Growing Interdisciplinary Interest: Brackenridge Blog Post #2

As the weeks have progressed, I’ve gained a better understanding of how participating in the Brackenridge Fellowship is going to continue to benefit me in a variety of ways throughout the rest of the summer. I think there are two distinct facets to consider when looking at how I interact with other Brackenridge scholars and the program itself. I think that professionally and academically, a diverse community such as this provides me with many opportunities to grow how I conduct research. Whether that be asking humanities majors for tips and tricks of going through literature for background and literary reviews, or talking with other STEM fellows about experimental design of our respective projects, I think having that interaction with 35 other people in the same boat as me will only serve to improve my approach to research overall.

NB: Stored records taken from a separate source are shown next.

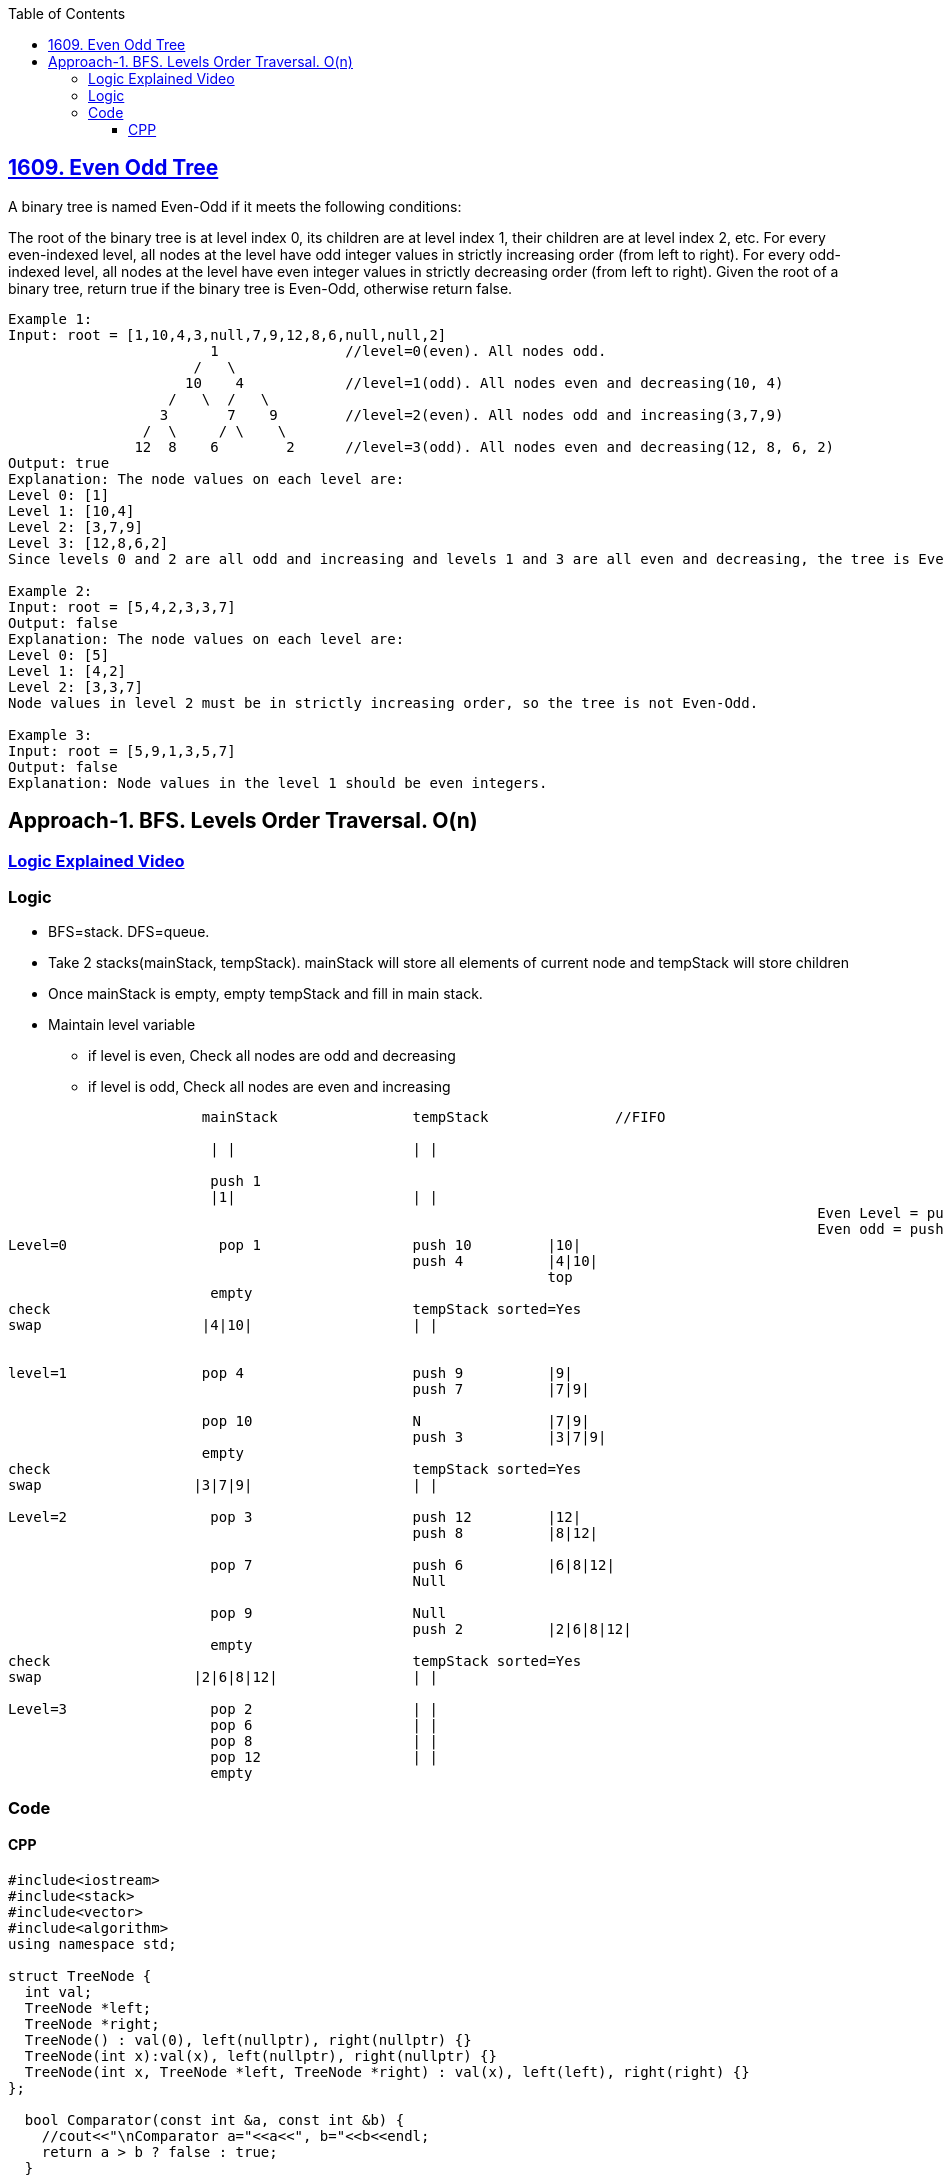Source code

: :toc:
:toclevels: 6

== link:https://leetcode.com/problems/even-odd-tree/[1609. Even Odd Tree]

A binary tree is named Even-Odd if it meets the following conditions:

The root of the binary tree is at level index 0, its children are at level index 1, their children are at level index 2, etc.
For every even-indexed level, all nodes at the level have odd integer values in strictly increasing order (from left to right).
For every odd-indexed level, all nodes at the level have even integer values in strictly decreasing order (from left to right).
Given the root of a binary tree, return true if the binary tree is Even-Odd, otherwise return false.
```c
Example 1:
Input: root = [1,10,4,3,null,7,9,12,8,6,null,null,2]
			1		//level=0(even). All nodes odd.
   		      /   \ 
	             10    4            //level=1(odd). All nodes even and decreasing(10, 4)
	           /   \  /   \
	          3       7    9        //level=2(even). All nodes odd and increasing(3,7,9)
	        /  \     / \    \ 
	       12  8    6        2      //level=3(odd). All nodes even and decreasing(12, 8, 6, 2)
Output: true
Explanation: The node values on each level are:
Level 0: [1]
Level 1: [10,4]
Level 2: [3,7,9]
Level 3: [12,8,6,2]
Since levels 0 and 2 are all odd and increasing and levels 1 and 3 are all even and decreasing, the tree is Even-Odd.

Example 2:
Input: root = [5,4,2,3,3,7]
Output: false
Explanation: The node values on each level are:
Level 0: [5]
Level 1: [4,2]
Level 2: [3,3,7]
Node values in level 2 must be in strictly increasing order, so the tree is not Even-Odd.

Example 3:
Input: root = [5,9,1,3,5,7]
Output: false
Explanation: Node values in the level 1 should be even integers.
```

== Approach-1. BFS. Levels Order Traversal. O(n)
=== link:https://youtu.be/-1mgyuRH_oA[Logic Explained Video]
=== Logic
* BFS=stack. DFS=queue.
* Take 2 stacks(mainStack, tempStack). mainStack will store all elements of current node and tempStack will store children
* Once mainStack is empty, empty tempStack and fill in main stack.
* Maintain level variable
** if level is even, Check all nodes are odd and decreasing
** if level is odd, Check all nodes are even and increasing
```c
                       mainStack 		tempStack		//FIFO

			| |			| |

			push 1		
			|1|			| |
												Even Level = push left right
												Even odd = push right left
Level=0		         pop 1			push 10		|10|
						push 4		|4|10|
								top
			empty	
check 						tempStack sorted=Yes						
swap		       |4|10|			| |


level=1		       pop 4			push 9		|9|
						push 7		|7|9|
					
		       pop 10			N		|7|9|
						push 3		|3|7|9|
		       empty	
check 			 		        tempStack sorted=Yes
swap		      |3|7|9|			| |

Level=2		        pop 3			push 12		|12|
						push 8		|8|12|
							
			pop 7			push 6		|6|8|12|
						Null
							
			pop 9			Null
						push 2		|2|6|8|12|
			empty
check 			  		        tempStack sorted=Yes
swap		      |2|6|8|12|		| |			
		
Level=3		        pop 2			| |
			pop 6			| |
			pop 8			| |
			pop 12			| |
			empty
```

=== Code
==== CPP
```cpp
#include<iostream>
#include<stack>
#include<vector>
#include<algorithm>
using namespace std;

struct TreeNode {
  int val;
  TreeNode *left;
  TreeNode *right;
  TreeNode() : val(0), left(nullptr), right(nullptr) {}
  TreeNode(int x):val(x), left(nullptr), right(nullptr) {}
  TreeNode(int x, TreeNode *left, TreeNode *right) : val(x), left(left), right(right) {}
};

  bool Comparator(const int &a, const int &b) {
    //cout<<"\nComparator a="<<a<<", b="<<b<<endl;
    return a > b ? false : true;
  }
  
class Solution {
public:
  bool CheckZigZag();
  bool isEvenOddTree(TreeNode* root);
private:
  stack<TreeNode*> mainStack;
  stack<TreeNode*> tempStack;
  vector<int> vecSorted;
  int level = 0;
};

bool Solution::isEvenOddTree(TreeNode* root){
  if (!root)
    return false;

  mainStack.push(root);
  return CheckZigZag();
}

bool Solution::CheckZigZag() {

    while (mainStack.empty() != 1) {
      while (mainStack.empty() != 1) {

        TreeNode* top = mainStack.top();
        mainStack.pop();

        if (!top)
          continue;

        vecSorted.push_back(top->val);

        cout<<top->val<<" ";

        if (level%2 == 0) {     //Even level

          if (!(top->val % 2))
            return false;

          tempStack.push(top->left);
          tempStack.push(top->right);
        }
        else                    //Odd level
        {
          if ((top->val % 2))
            return false;

          tempStack.push(top->right);
          tempStack.push(top->left);
        }
      }
      if(!is_sorted(vecSorted.begin(), vecSorted.end(), Comparator))
        return false;

      vecSorted.clear();

      if (tempStack.empty() != 1)
        tempStack.swap(mainStack);

      ++level;
    }
    return true;
}

int main(){
  TreeNode a3l(3);        //0
  TreeNode a3r(3);
  TreeNode a7(7);
  TreeNode a4(4,&a3l,&a3r);
  TreeNode a2(2,&a7,nullptr);
  TreeNode r(5,&a4,&a2);

  TreeNode* root = &r;

  Solution s;
  cout<<s.isEvenOddTree(root);
}
```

The seminar two weeks ago discussing research methodology and research paradigms really resonated with me, and being conscious of the paradigms I have been using, as well as being cognizant of the implementation of a variety of research methods has made my research more careful and, hopefully, better in the long run.

In this vein, there are quite a few projects I noticed that I look forward to following throughout the summer to see how they adapt and evolve as time goes on. In my cohort specifically, Ian Davies’ and Sachit Anand’s projects are distinctly different than my own, but I find both absolutely fascinating. Ian is looking at how queer theory and Marxist theory intersect in both literature and other media, like the movie Boss Baby for example, and how society then interacts with these theories and ideas, and Sachit is studying the biases that artificial intelligence can introduce into healthcare and how to better recognize and combat it before utilizing predictive algorithms to improve diagnostics and healthcare overall. I think I can learn a lot from both of these projects. Perhaps talking to Ian about how he analyzes literature and organizes his proposals and thesis can help me find a better organizational method for the introductions of my research proposals, and listening to Sachit’s project and application of it not only gives me context for big data and AI in healthcare, something that I always like to know more about thanks to my Statistics major, but also give me ideas of how to look for and assess any kind of bias present in my work in the future.

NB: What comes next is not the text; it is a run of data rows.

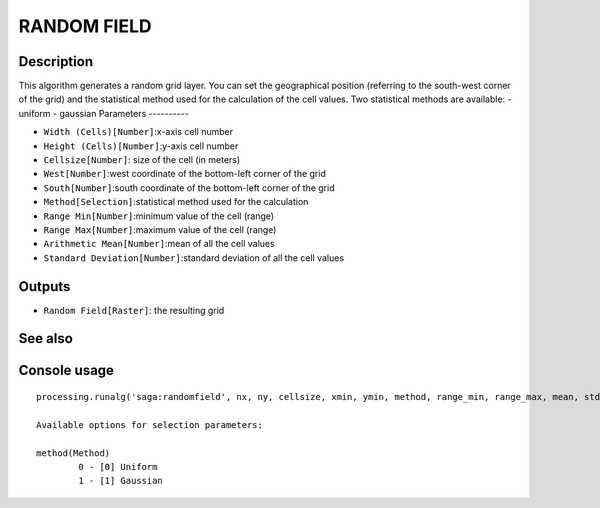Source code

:RANDOM FIELD
============

Description
-----------
This algorithm generates a random grid layer. You can set the geographical position (referring to the south-west corner of the grid) and the statistical method used for the calculation of the cell values. 
Two statistical methods are available:
- uniform
- gaussian
Parameters
----------

- ``Width (Cells)[Number]``:x-axis cell number
- ``Height (Cells)[Number]``:y-axis cell number
- ``Cellsize[Number]``: size of the cell (in meters)
- ``West[Number]``:west coordinate of the bottom-left corner of the grid
- ``South[Number]``:south coordinate of the bottom-left corner of the grid
- ``Method[Selection]``:statistical method used for the calculation
- ``Range Min[Number]``:minimum value of the cell (range)
- ``Range Max[Number]``:maximum value of the cell (range)
- ``Arithmetic Mean[Number]``:mean of all the cell values
- ``Standard Deviation[Number]``:standard deviation of all the cell values

Outputs
-------

- ``Random Field[Raster]``: the resulting grid

See also
---------


Console usage
-------------


::

	processing.runalg('saga:randomfield', nx, ny, cellsize, xmin, ymin, method, range_min, range_max, mean, stddev, output)

	Available options for selection parameters:

	method(Method)
		0 - [0] Uniform
		1 - [1] Gaussian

Alongside all the awesome benefits I foresee coming from these interactions, I think there are definite hardships as well. The Brackenridge seminars continue to serve as an exercise in communication as I try to find the best ways to explain my research to a general audience, which can sometimes be a struggle for everyone to both talk about and listen to. I think continuing to ask questions to engage with people’s research as best as I possibly can is a way that I can contribute to crossing the interdisciplinary barrier that exists, and will hopefully become a more general practice for everyone as the summer continues.

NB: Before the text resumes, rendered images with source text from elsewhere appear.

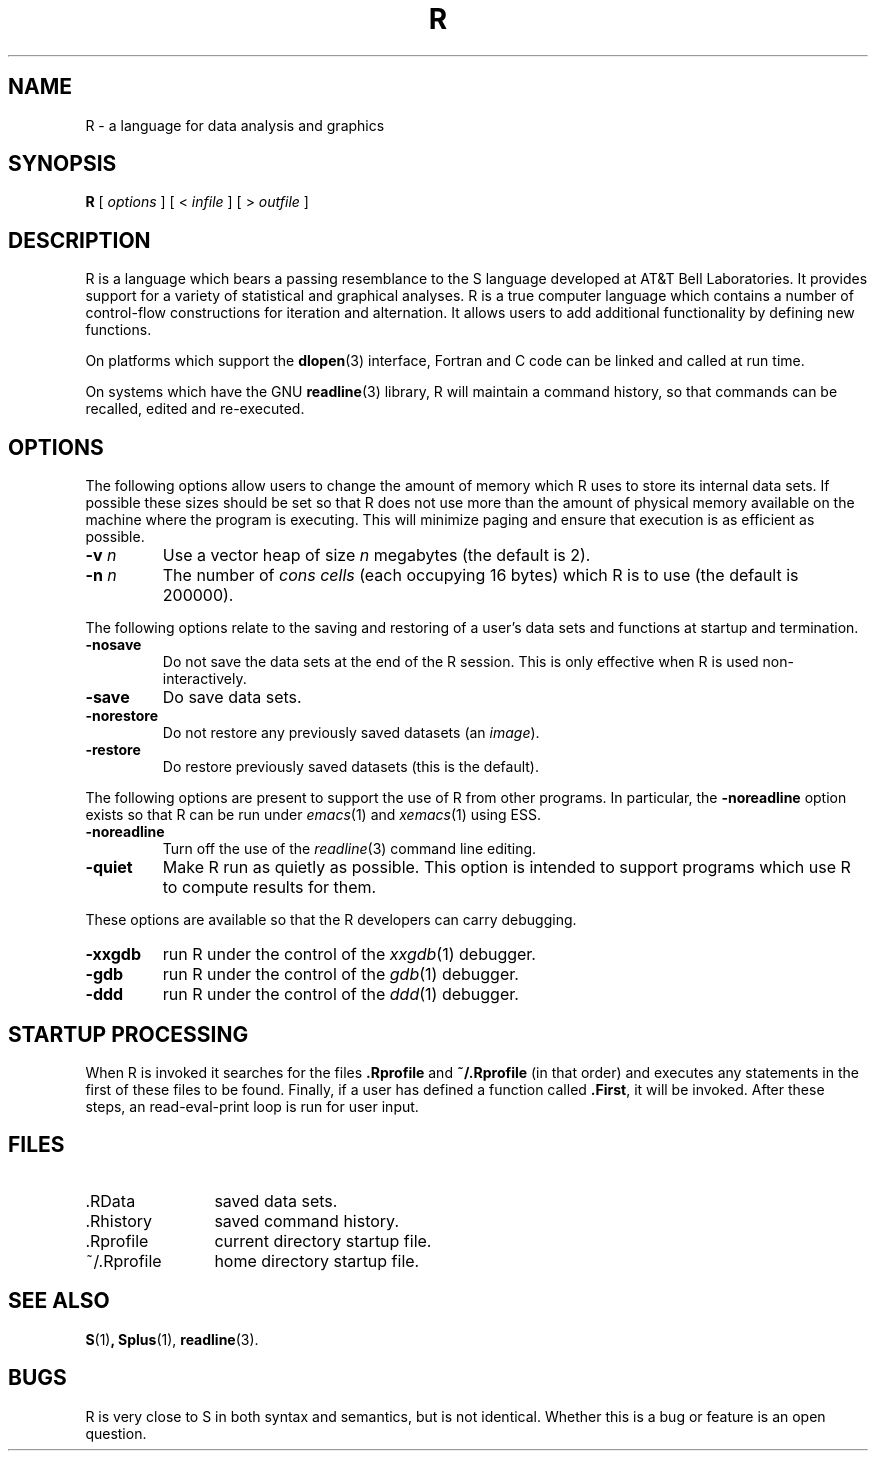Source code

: .TH R 1
.SH NAME
R \- a language for data analysis and graphics
.SH SYNOPSIS
.B R
[
.I options
]
[
<
.I infile
]
[
> 
.I outfile
]
.SH DESCRIPTION
R is a language which bears a passing resemblance to the S language
developed at AT&T Bell Laboratories.
It provides support for a variety of statistical and graphical analyses.
R is a true computer language which contains a number
of control-flow constructions for iteration and alternation.
It allows users to add additional functionality by defining
new functions.
.LP
On platforms which support the
.BR dlopen (3)
interface, Fortran and C code can be linked and called at run time.
.LP
On systems which have the GNU
.BR readline (3)
library, R will maintain a command history,
so that commands can be recalled, edited and
re-executed.
.SH OPTIONS
The following options allow users to change the amount of memory
which R uses to store its internal data sets.
If possible these sizes should be set so that R does not use
more than the amount of physical memory available on the machine
where the program is executing.
This will minimize paging and ensure that execution
is as efficient as possible.
.TP
\fB\-v\fP \fIn\fP
Use a vector heap of size \fIn\fP megabytes (the default is 2).
.TP
\fB\-n\fP \fIn\fP
The number of \fIcons cells\fP (each occupying 16 bytes)
which R is to use (the default is 200000).
.LP
The following options relate to the saving and restoring of a user's
data sets and functions at startup and termination.
.TP
.B \-nosave
Do not save the data sets at the end of the R session.
This is only effective when R is used non-interactively.
.TP
.B \-save
Do save data sets.
.TP
.B \-norestore
Do not restore any previously saved datasets (an \fIimage\fP).
.TP
.B \-restore
Do restore previously saved datasets (this is the default).
.LP
The following options are present to support the use of
R from other programs.  In particular, the
.B \-noreadline
option exists so that R can be run under
.IR emacs (1)
and
.IR xemacs (1)
using ESS.
.TP
.B \-noreadline
Turn off the use of the
.IR readline (3)
command line editing.
.TP
.B \-quiet
Make R run as quietly as possible.  This option is intended
to support programs which use R to compute results for them.
.LP
These options are available so that the R developers can
carry debugging.
.TP
.B \-xxgdb
run R under the control of the
.IR xxgdb (1)
debugger.
.TP
.B \-gdb
run R under the control of the
.IR gdb (1)
debugger.
.TP
.B \-ddd
run R under the control of the
.IR ddd (1)
debugger.
.SH STARTUP PROCESSING
When R is invoked it searches for the files
.B .Rprofile
and
.B ~/.Rprofile
(in that order) and executes any statements
in the first of these files to be found.
Finally, if a user has defined a function called
.BR \&.First ,
it will be invoked.
After these steps, an read-eval-print loop is run
for user input.
.SH FILES
.PD 0
.TP 12
\&.RData
saved data sets.
.TP
\&.Rhistory
saved command history.
.TP
\&.Rprofile
current directory startup file.
.TP
\&~/.Rprofile
home directory startup file.
.PD
.SH SEE ALSO
.BR S (1) ,
.BR Splus (1),
.BR readline (3).
.SH BUGS
R is very close to S in both syntax and semantics, but is not identical.
Whether this is a bug or feature is an open question.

The final thing that I think the Brackenridge will help with is to just provide me with a community of students going through similar experiences as myself. While there is not a distinctly professional or academic benefit to this, it provides all of us with an outlet to talk about our experiences and frustrations with our research and spending the summer here in Pittsburgh that can uniquely understand what we are all going through. Having that empathy from other people is valuable to us all, especially as we try to return to normal or something close to it after years of solely online and zoom interactions during the height of the pandemic.